CloudOn adds Box.net support
CloudOn has released version 2.0 of its iPad app. As before, the app lets you work on Microsoft Office documents stored on Dropbox from Apple’s tablet. This latest update adds support for Box.net cloud storage, among other tweaks.
For many business users, a device that can’t run Microsoft Office is a device they can’t use. In the past, there have been a couple of ways to edit Office docs on the iPad. You could use one of the iOS office suites—such as iWork or QuickOffice ( )—that can handle Office-format documents. Or you could use an app like CloudOn—OnLive Desktop and newcomer nivio are similar—to connect from the iPad to a remote server running Office in the cloud.
These latter solutions have had two advantages over native iOS suites like iWork: First, they run the Windows version of Office, which for many businesses is still the standard. Secondly, they don’t make you do the iTunes Dance, as some iOS office suites do—importing document files to your iPad via iTunes, then exporting them back to the Mac when you are done. Instead, with CloudOn and others, your files are stored in the cloud, where they’re accessible directly from other devices.
That said, CloudOn and its ilk have had a couple of their own problems. For one thing, whenever you’re running software remotely, it can feel awfully clunky. (CloudOn has, in my experience, felt the least clunky of these three apps.) But the other problem has been with the way some of them store your files: If you need to upload and download files to and from a vendor’s specific Web server, that can be just as inconvenient as importing and exporting them via iTunes.
CloudOn’s support for Dropbox has given it an edge over its competitors.
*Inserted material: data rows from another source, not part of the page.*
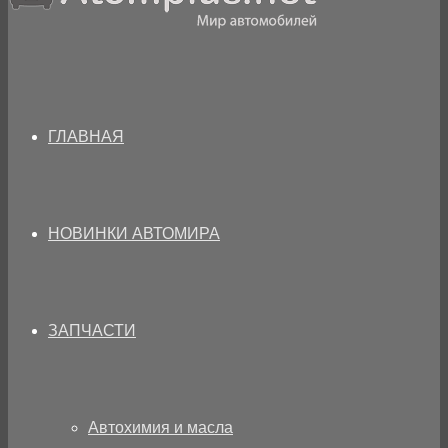
ГЛАВНАЯ
НОВИНКИ АВТОМИРА
ЗАПЧАСТИ
Автохимия и масла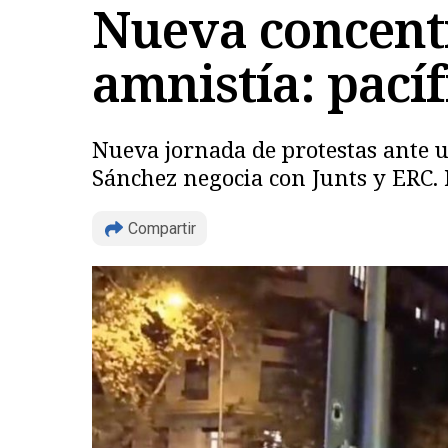
Nueva concentr
amnistía: pacíf
Nueva jornada de protestas ante u
Sánchez negocia con Junts y ERC.
Compartir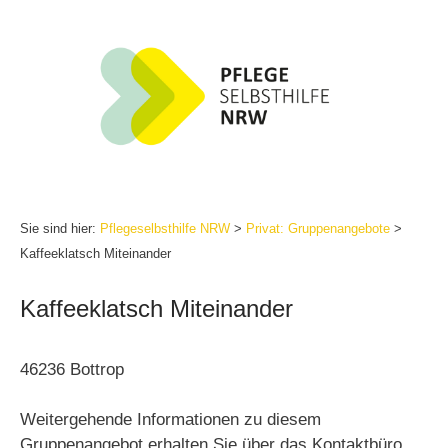
Zum
Inhalt
springen
Sie sind hier:
Pflegeselbsthilfe NRW
>
Privat: Gruppenangebote
>
Kaffeeklatsch Miteinander
Kaffeeklatsch Miteinander
46236 Bottrop
Weitergehende Informationen zu diesem
Gruppenangebot erhalten Sie über das Kontaktbüro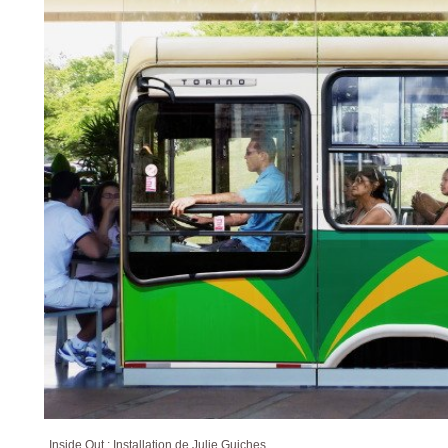
Inside Out : Installation de Julie Guiches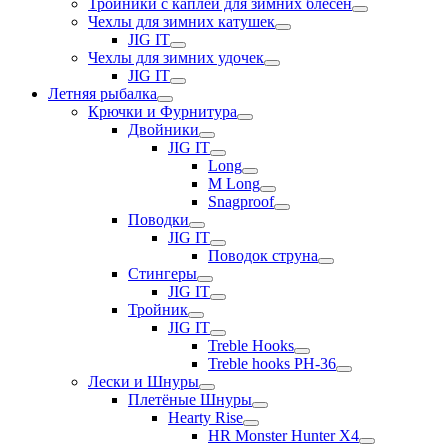
Тройники с каплей для зимних блесен
Чехлы для зимних катушек
JIG IT
Чехлы для зимних удочек
JIG IT
Летняя рыбалка
Крючки и Фурнитура
Двойники
JIG IT
Long
M Long
Snagproof
Поводки
JIG IT
Поводок струна
Стингеры
JIG IT
Тройник
JIG IT
Treble Hooks
Treble hooks PH-36
Лески и Шнуры
Плетёные Шнуры
Hearty Rise
HR Monster Hunter X4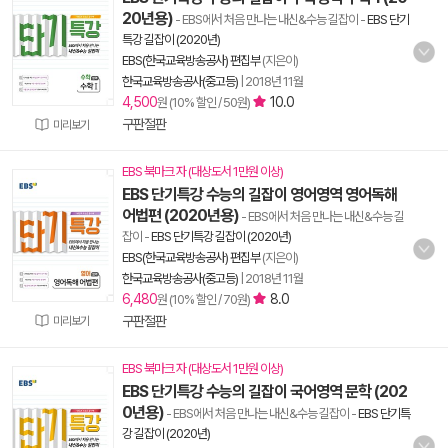
20년용)
- EBS에서 처음 만나는 내신&수능 길잡이
-
EBS 단기
특강 길잡이 (2020년)
EBS(한국교육방송공사) 편집부
(지은이)
한국교육방송공사(중고등)
|
2018년 11월
4,500
10.0
원 (10% 할인 / 50원)
구판절판
미리보기
EBS 북마크 자 (대상도서 1만원 이상)
EBS 단기특강 수능의 길잡이 영어영역 영어독해
어법편 (2020년용)
- EBS에서 처음 만나는 내신&수능 길
잡이
-
EBS 단기특강 길잡이 (2020년)
EBS(한국교육방송공사) 편집부
(지은이)
한국교육방송공사(중고등)
|
2018년 11월
6,480
8.0
원 (10% 할인 / 70원)
구판절판
미리보기
EBS 북마크 자 (대상도서 1만원 이상)
EBS 단기특강 수능의 길잡이 국어영역 문학 (202
0년용)
- EBS에서 처음 만나는 내신&수능 길잡이
-
EBS 단기특
강 길잡이 (2020년)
It means the app fits better into existing Dropbox-based workflows. OnLive Desktop offers Dropbox access of a sort, but it isn’t as smooth: You use its built-in browser to access your Dropbox account via the Web; that access isn’t integrated into the app to the degree that it is in CloudOn. And nivio says it will offer Dropbox connectivity in a future iteration, but it isn’t here yet.
Version 2.0 of the CloudOn app expands on those advantages by adding Box.net to your cloud-storage options. It also provides access to Adobe Reader as well as to the Office suite; there’s a file viewer that can display PDF, PSD, and other graphics formats; and the app offers better integration with the iPad’s email tools, so you can open and send Office-format attachments more easily.
The CloudOn app and service are both currently free, but the company does plan on introducing a tiered pricing plan at some point in the future.
CloudOn's simple user interface, Dropbox integration and smart tweaks make it the clear leader in bringing full-blown Microsoft Office functionality to the iPad.